15 to 20 minutes a day, you can do it. Cut back 15 to 20 minutes of your TV watching every day. How much time do you spend watching Netflix a day? Just cut out a little bit of that time. Cut back on your time that you spend mindlessly scrolling through social media. We’re all guilty of it. If you’re looking to come up with some more time in your day cutting back on your social media scroll time is really a great place to start.
Eventually, you’re going to fill up this notebook where you’ve been taking notes and you’re going to feel so proud. You’re going to feel so good reading through your notes. I’m constantly reviewing my notes in my notebooks and getting new ideas from them.
Step 2: Strategy
Your marketing needs a game plan. Without a game plan, all this learning can feel overwhelming. Your entire business has to rest on the shoulders of strategy and setting timelines and saying, “Okay, for the next 60 days I’m really going to focus on Instagram. I really like some of these videos that I’ve learned about Instagram and my strategy is going to be I’m going to do four in-feed posts every week, I’m going to do four IG reels a week, and I’m going to do two to three stories a day.” There’s your strategy overview.

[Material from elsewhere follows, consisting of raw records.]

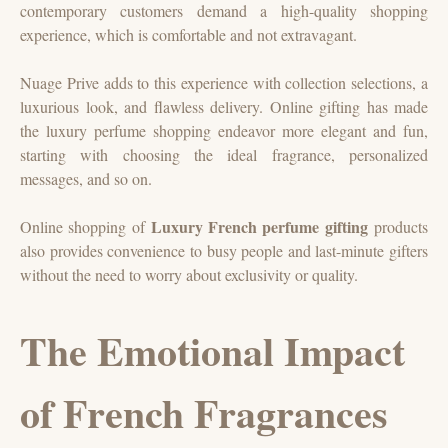
contemporary customers demand a high-quality shopping
experience, which is comfortable and not extravagant.
Nuage Prive adds to this experience with collection selections, a
luxurious look, and flawless delivery. Online gifting has made
the luxury perfume shopping endeavor more elegant and fun,
starting with choosing the ideal fragrance, personalized
messages, and so on.
Luxury French perfume gifting
Online shopping of
products
also provides convenience to busy people and last-minute gifters
without the need to worry about exclusivity or quality.
The Emotional Impact
of French Fragrances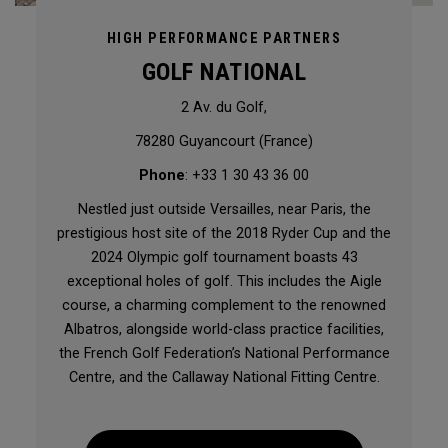
HIGH PERFORMANCE PARTNERS
GOLF NATIONAL
2 Av. du Golf,
78280 Guyancourt (France)
Phone
: +33 1 30 43 36 00
Nestled just outside Versailles, near Paris, the
prestigious host site of the 2018 Ryder Cup and the
2024 Olympic golf tournament boasts 43
exceptional holes of golf. This includes the Aigle
course, a charming complement to the renowned
Albatros, alongside world-class practice facilities,
the French Golf Federation’s National Performance
Centre, and the Callaway National Fitting Centre.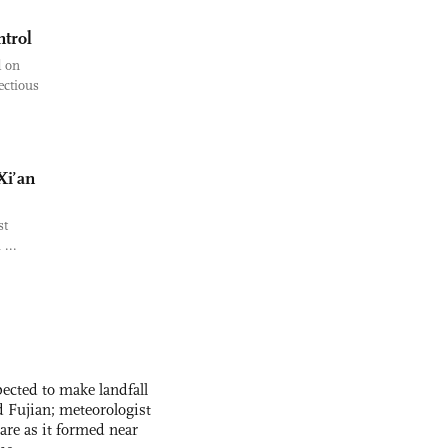
ntrol
d on
ectious
Xi’an
st
...
cted to make landfall
 Fujian; meteorologist
 rare as it formed near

Then you’re going to maybe break down different post types, different themes in your post. I’m going to have a post that’s going to be an inspiration, one that’s going to be educational, one that’s going to be entertaining.
Set a 90 Day Game Plan
So many music schools market on the fly. This step two, strategy, is so crucial. Your strategy could be also be mapped out in your notebook. What I like to do is come up with a 90-day strategy that I’m going to commit to for 90 days, and then I reassess after those 90 days how my strategy is performing.
Step 3: Action
This one of the most difficult steps, and obviously the most important. It’s easy to commit to self-education and take notes. You feel like a student again. If you’re a musician you’re used to being a student. You’re a student of music. Coming up with the strategy requires some brainpower, but you’re still dreaming on paper. But committing to action, the follow-through is always the hard part.
The Fear Factor
Being able to hold yourself accountable is always the hard part. Your ability to act or your inability to act and your tendency to make up excuses for why you’re not acting, are barriers that you place before yourself. When it’s time to act, this is when fear often sets in. What if I’m a failure in my attempts to implement the strategy?
Fear of Success
Some people are fearful, oddly enough, of success. They don’t feel like they deserve it. They want to be successful, but the idea of success creates some sort of internal tension for them. When it’s time to act in your business it’s the equivalent of standing on the edge of the diving board. You know exactly what you’re going to do. You’re going to dive into the water. You know exactly what your plan is. You’ve thought it out in your head. You know how you’re going to bend your body to go into the dive position, but you’re crippled by fear, and the same applies to your business. When it’s time to act many of us are crippled by fear.
If you can overcome that fear if you can jump off that diving board and experience the results of that leap if you can experience success. The success that’s occurring is because you’ve educated yourself, you’ve come up with a strategy and you’re committed to action, you’re committed to taking that leap… Okay, maybe you did a belly flop the first time you tried to dive and it hurt a little bit, but you know what you need to do. You’ve got your plan. You try it again.
If you commit to these three things, self-education, strategy, and action, I guarantee you you will achieve new heights in your music teaching business.